Traditionally part of the Zanzibar Archipelago, Pemba is fast becoming a unique destination in its own right. For centuries, Pemba’s clove plantations and spice fields provided the Omani sultanate in Zanzibar with money for trade and military dominance over the surrounding areas.
To this day, the island is still a major spice producer in the archipelago. Visitors flock to Pemba’s shores, dotted with desert islands and throngs of coconut palms, for some of the best diving in the Indian Ocean. The Pemba Channel drops off steeply just off the west coast and the diverse species of marine life and coral are truly exceptional. Because tourism is still in its early stages, a trip to Pemba’s unspoiled shores and pristine waters is the underwater adventure of a lifetime.
Fundu is on Pemba Island, the sister island to Zanzibar lying across the Pemba Channel to the north. The hotel is situated on a remote and beautiful beach on the south western side of the island and is only accessible by boat.
There are sixteen rooms, consisting of designer tents, set under makuti (thatch) roofs on wooden decks and each with a view over the sea. The rooms are equipped with large double or twin beds, mosquito nets, ceiling and standing fans, and indoor and outdoor seating areas. Each has an ensuite bathroom with fresh hot water shower, toilet and basin. The rooms are connected to the main buildings by wooden walkways or paths through indigenous forest. Some rooms are situated along the beachfront and the remaining on the hillside. All have amazing views, especially the ones on the hillside. Four of our sixteen rooms are suites with their own private chill out deck and plunge pool.
The main areas are all built under thatch and are large and airy and overlook the sea. Breakfast, lunch and dinner are served in the main dining area or at the jetty bar with a three course lunch and dinner, all with a choice of dishes of a high international standard. A rustic jetty stretches way out into the sea and the jetty bar is situated about a third of the way along, offering a wonderful place to relax. The barmen are happy to mix your favourite cocktail for you, or teach you to play the local board game, Boa.
Mafia Island is a popular destination for visitors to relax after their safari and the island’s relaxed and secluded beaches offer privacy and comfort for discerning travellers. Mafia’s incredible and unspoilt dive sites have remained a well-kept secret of diving aficionados and beach recluses for years, but now the island is fast becoming a preferred destination.

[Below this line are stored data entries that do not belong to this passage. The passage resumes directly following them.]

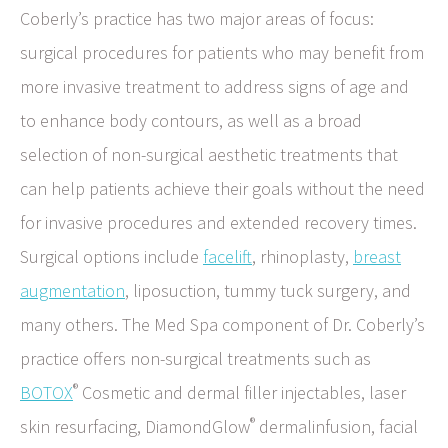
Coberly’s practice has two major areas of focus:
surgical procedures for patients who may benefit from
more invasive treatment to address signs of age and
to enhance body contours, as well as a broad
selection of non-surgical aesthetic treatments that
can help patients achieve their goals without the need
for invasive procedures and extended recovery times.
Surgical options include
facelift
, rhinoplasty,
breast
augmentation
, liposuction, tummy tuck surgery, and
many others. The Med Spa component of Dr. Coberly’s
practice offers non-surgical treatments such as
®
BOTOX
Cosmetic and dermal filler injectables, laser
®
skin resurfacing, DiamondGlow
dermalinfusion, facial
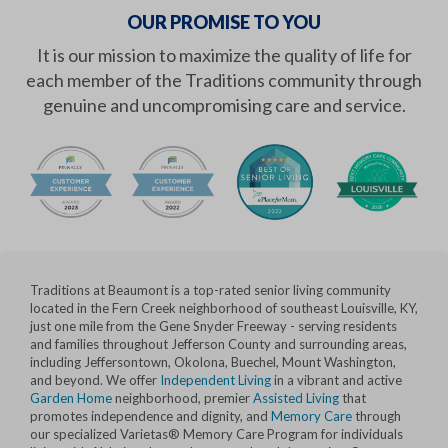
OUR PROMISE TO YOU
It is our mission to maximize the quality of life for
each member of the Traditions community through
genuine and uncompromising care and service.
Traditions at Beaumont is a top-rated senior living community
located in the Fern Creek neighborhood of southeast Louisville, KY,
just one mile from the Gene Snyder Freeway - serving residents
and families throughout Jefferson County and surrounding areas,
including Jeffersontown, Okolona, Buechel, Mount Washington,
and beyond. We offer
Independent Living
in a vibrant and active
Garden Home
neighborhood, premier
Assisted Living
that
promotes independence and dignity, and
Memory Care
through
our specialized Varietas® Memory Care Program for individuals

For centuries, the island was a trading stop for Shirazi merchants travelling up towards Persia and under the rule of the Omani sultanate in Zanzibar, vast coconut and cashew plantations flourished. Today, all that remain of the island’s prestigious past are the coral ruins on Chole Mjini, the small island just off Hore from Mafia where the Arab landowners lived a sumptuous life removed from their plantations and slaves.
These days, Mafia’s remote location means it receives only the most selective visitors, but things are changing. The recent gazetting of Mafia Island Marine Park – the largest protected area in the Indian Ocean – to include surrounding villages in its conservation efforts means that the millions of fish and coral species that thrive in the warm waters of Mafia’s beaches will survive for decades to come.